Alors que les résidants des CHSLD reçoivent 99 % des soins requis, ceux qui vivent dans leur maison ou dans une résidence privée obtiennent à peine 10 % des heures de services nécessaires, selon la commissaire à la santé, Joanne Castonguay, qui présentait un rapport très sévère, la semaine dernière⁠2.

Si vous pensez que ça va mal maintenant, attendez de voir tout à l’heure ! Le pire est à venir. D’ici 2040, le nombre de personnes qui auront besoin de soins de longue durée va augmenter de 70 %.

Pour répondre à la demande, la commissaire estime qu’il faudrait construire 2500 places en Maisons des aînés, chaque année, d’ici 2040. Chaque année ! C’est irréaliste.

Songez seulement que la Coalition avenir Québec, qui avait promis la construction de 46 Maisons des aînés dotées de 2600 places en 2018, n’en a livré que 26 depuis six ans, comptant 2040 places, selon la Société québécoise des infrastructures.

Or, seulement 1060 résidants y sont installés à ce jour, selon le ministère de la Santé et des Services sociaux. Cela laisse donc 980 places vacantes. Évidemment, il faut laisser le temps aux maisons fraîchement livrées d’aménager les lieux et de recruter le personnel. Mais ça reste long.

Quand les délais s’étirent, les coûts grimpent. La facture, qui devait s’élever à 1 milliard de dollars au départ, se chiffrait à 2,8 milliards au printemps 2022, date de la dernière estimation disponible. Si vous comptez bien, ça fait plus de 1 million de dollars par place, un montant qui fait sourciller.

Imaginez s’il fallait en construire 2500 par année ! Ce n’est pas raisonnable. Surtout pendant que les soins à domicile restent sous-développés. C’est comme s’acheter une Porsche quand on a de la misère à rouler à bicyclette.

Il est vrai que Québec s’est aussi engagé à développer les soins à domicile. En cinq ans, le budget a grimpé de 72 %, pour atteindre 3,2 milliards en 2020-2021. Mais les résultats n’ont pas été à la hauteur.

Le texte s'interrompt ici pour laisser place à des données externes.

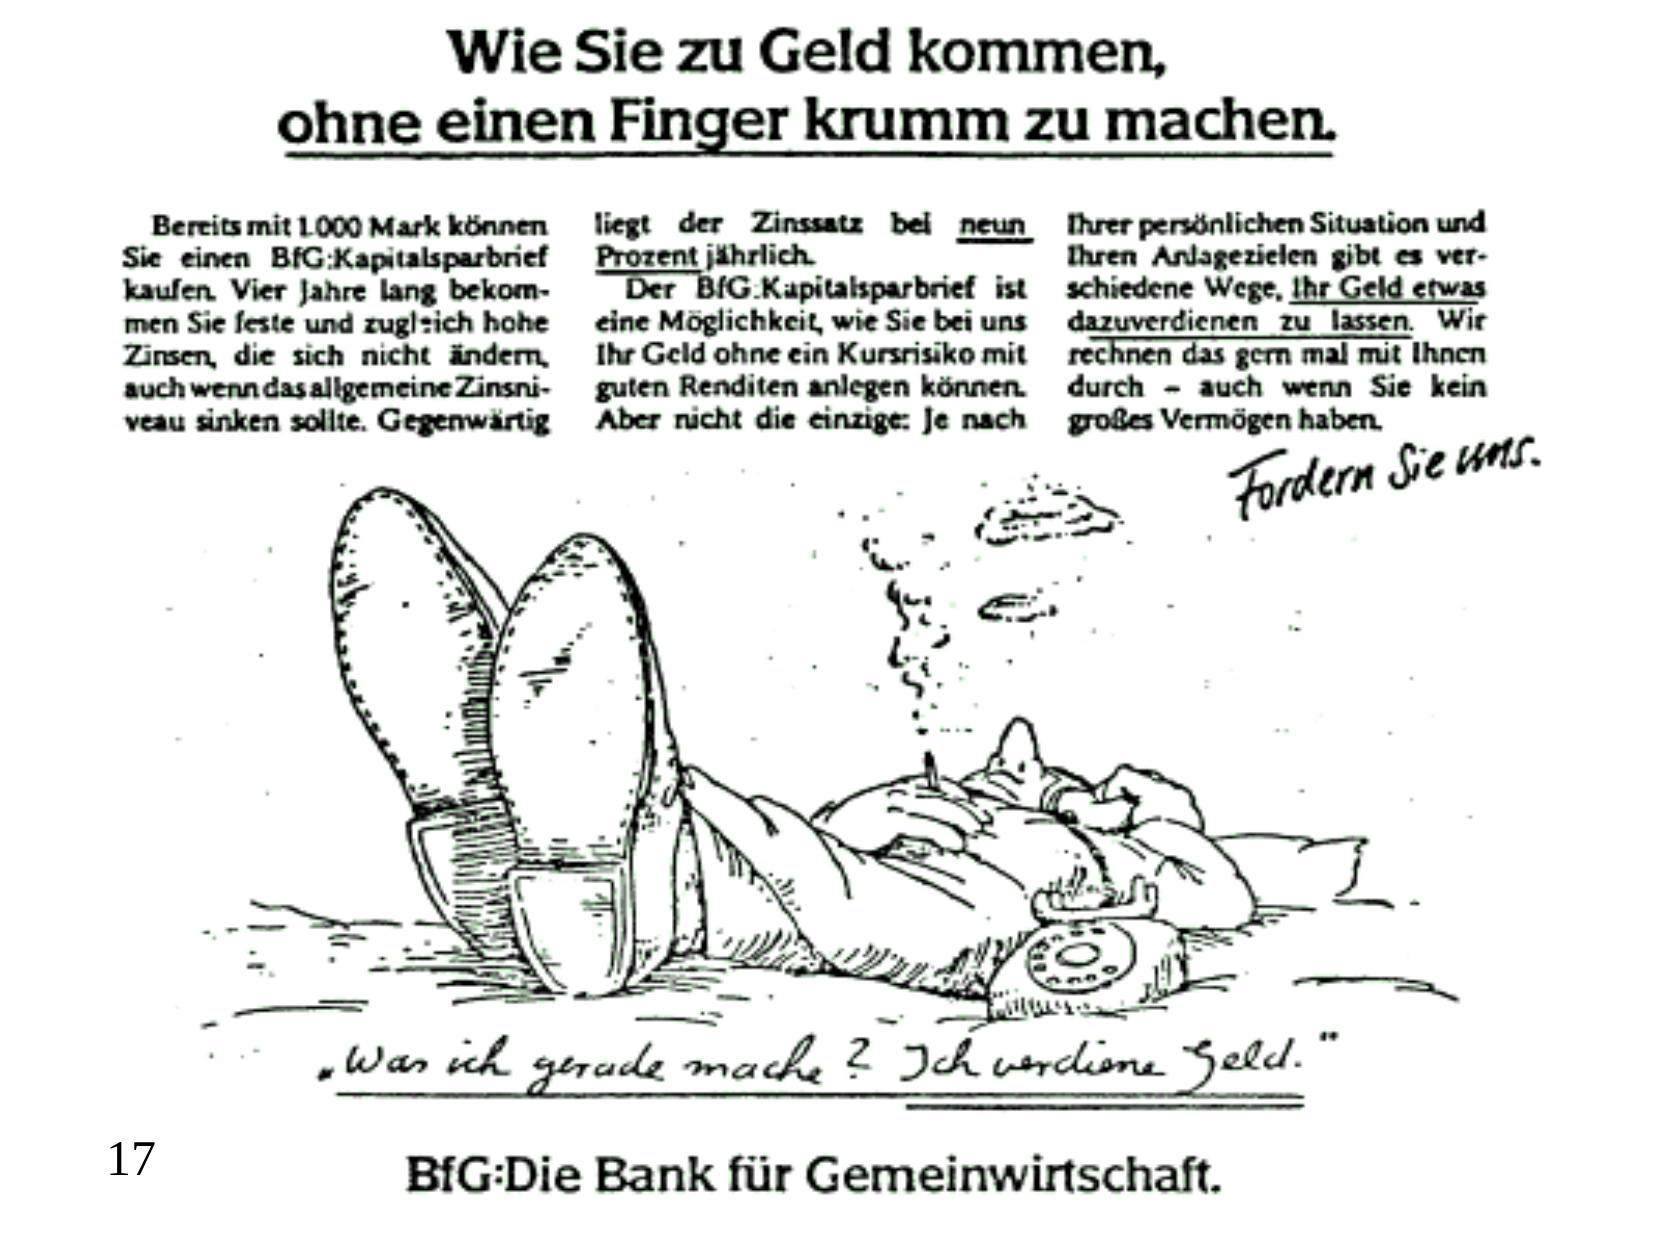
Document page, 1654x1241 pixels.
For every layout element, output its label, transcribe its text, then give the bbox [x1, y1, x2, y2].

picture [71, 8, 1582, 1241]
text_box <Nummer> [106, 1130, 342, 1192]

Le système reste complexe et peu performant. Les services sont éparpillés et difficiles d’accès. L’équité n’est pas au rendez-vous (p. ex. : 85 % des sommes versées en crédit d’impôt sont dirigées vers les RPA qui n’hébergent que 31 % de la clientèle potentielle).

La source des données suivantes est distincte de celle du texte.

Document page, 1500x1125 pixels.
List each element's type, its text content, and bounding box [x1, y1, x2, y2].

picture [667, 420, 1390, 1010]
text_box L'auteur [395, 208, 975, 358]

Il faut un plan. Un vrai. La nouvelle agence Santé Québec doit en faire une priorité. Elle devrait s’inspirer du Danemark qui consacre aux soins à domicile presque les trois quarts de son budget de soins de longue durée, contre environ le tiers au Québec.

Mais l’idée n’est pas de tout centraliser à l’agence. Au contraire. C’est en décentralisant les services qu’on parviendra à motiver les travailleurs et à recruter de nouveaux employés. Mais encore faut-il confier à des unités régionales comme les CLSC le mandat de mieux coordonner les services, au lieu de laisser tout le monde agir en vase clos, comme à l’heure actuelle.

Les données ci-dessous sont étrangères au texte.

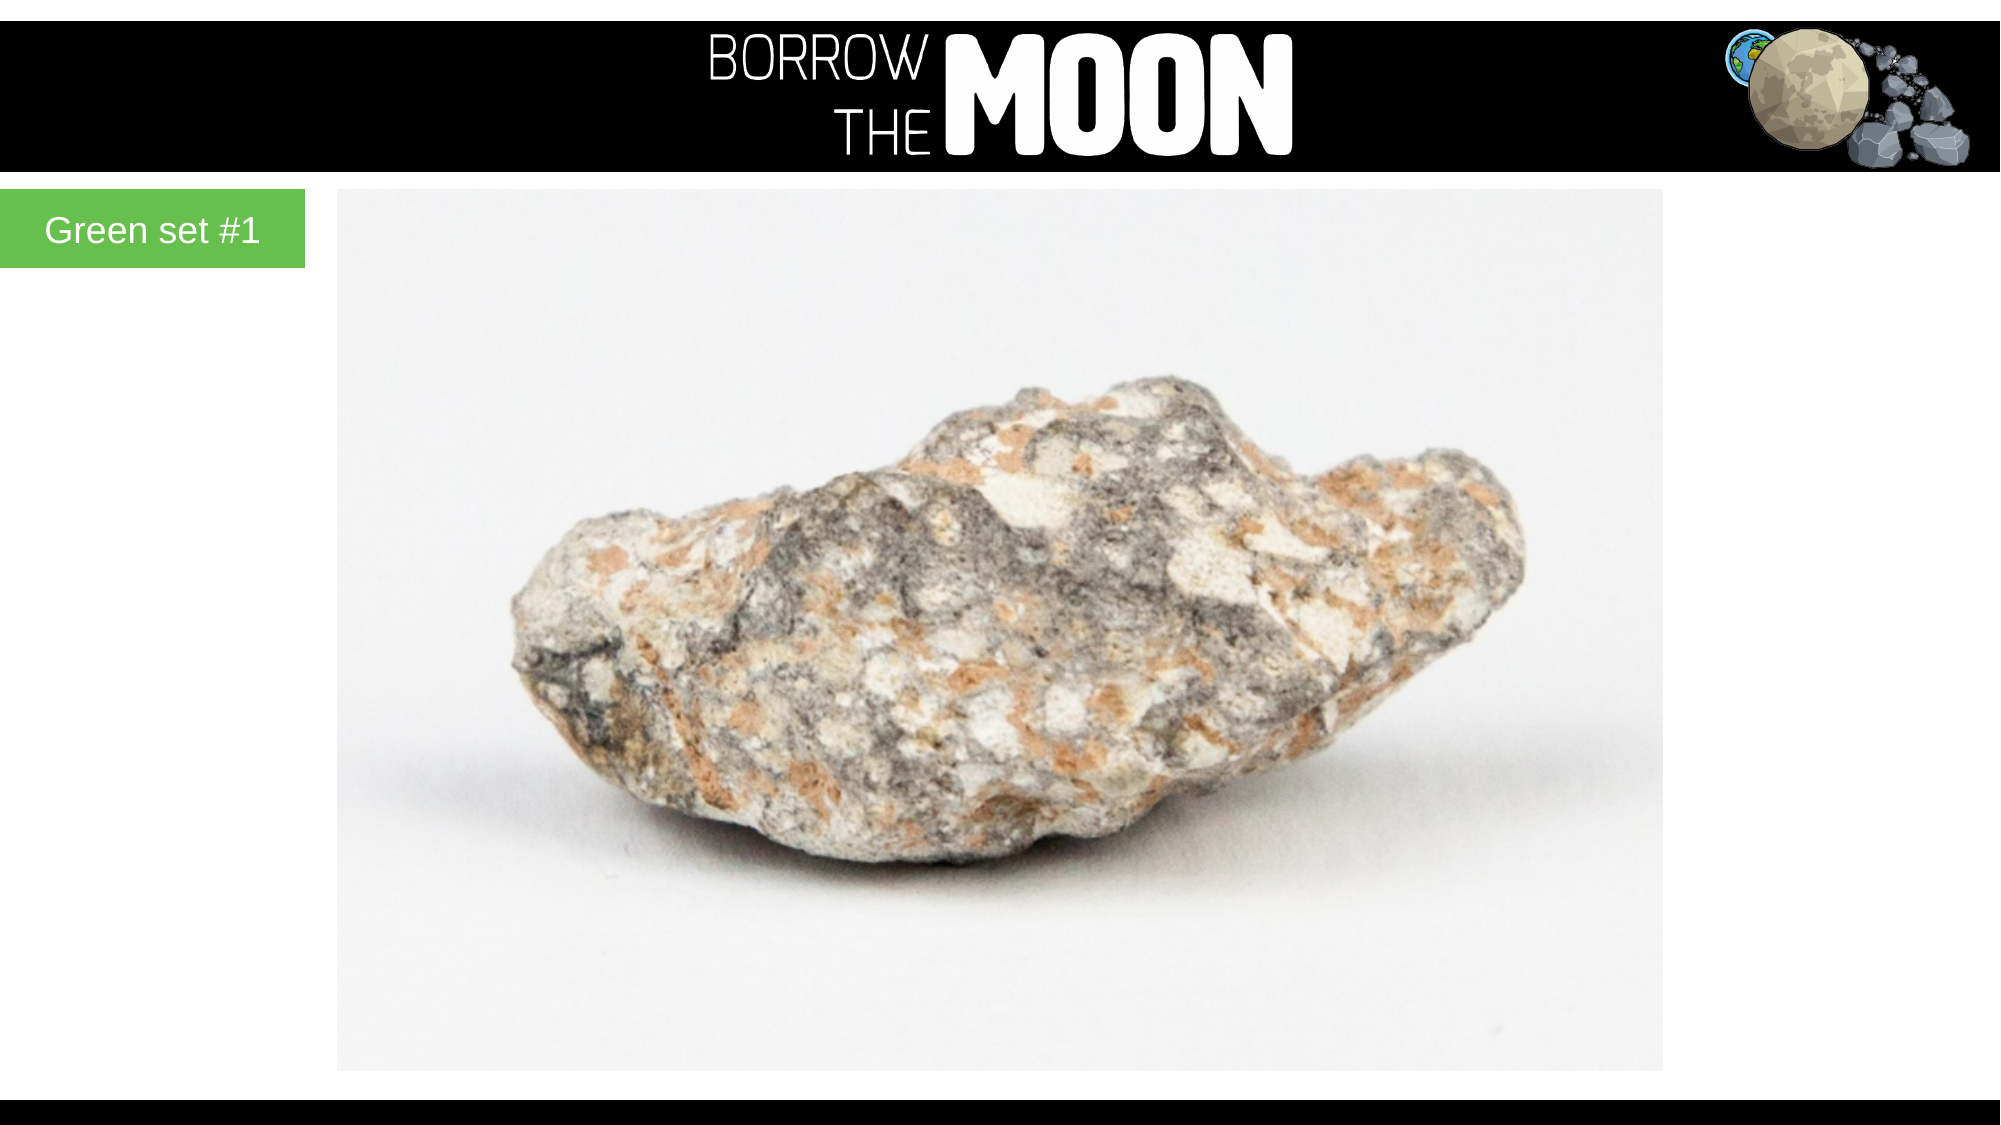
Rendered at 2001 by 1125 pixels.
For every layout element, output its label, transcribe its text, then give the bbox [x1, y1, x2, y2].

Vieillir n’est pas une maladie. Prenons tous les moyens pour prolonger l’autonomie des aînés. Pour les garder actifs. Pour qu’ils soient partie prenante de leur communauté. Tout ça garde en santé.

Abandonner les aînés n’est pas digne d’une société avancée comme la nôtre.

1. Lisez le dossier « Résidences pour aînés : la vague d’évictions se poursuit » 2. Consultez le rapport Bien vieillir chez soi – tome 4 : une transformation qui s’impose

La position de La Presse

Au lieu de pelleter de l’argent dans la brique et le béton, il faut miser davantage sur les soins à domicile. C’est la meilleure option sur le plan financier et ça correspond au souhait de la vaste majorité des aînés qui veulent rester chez eux.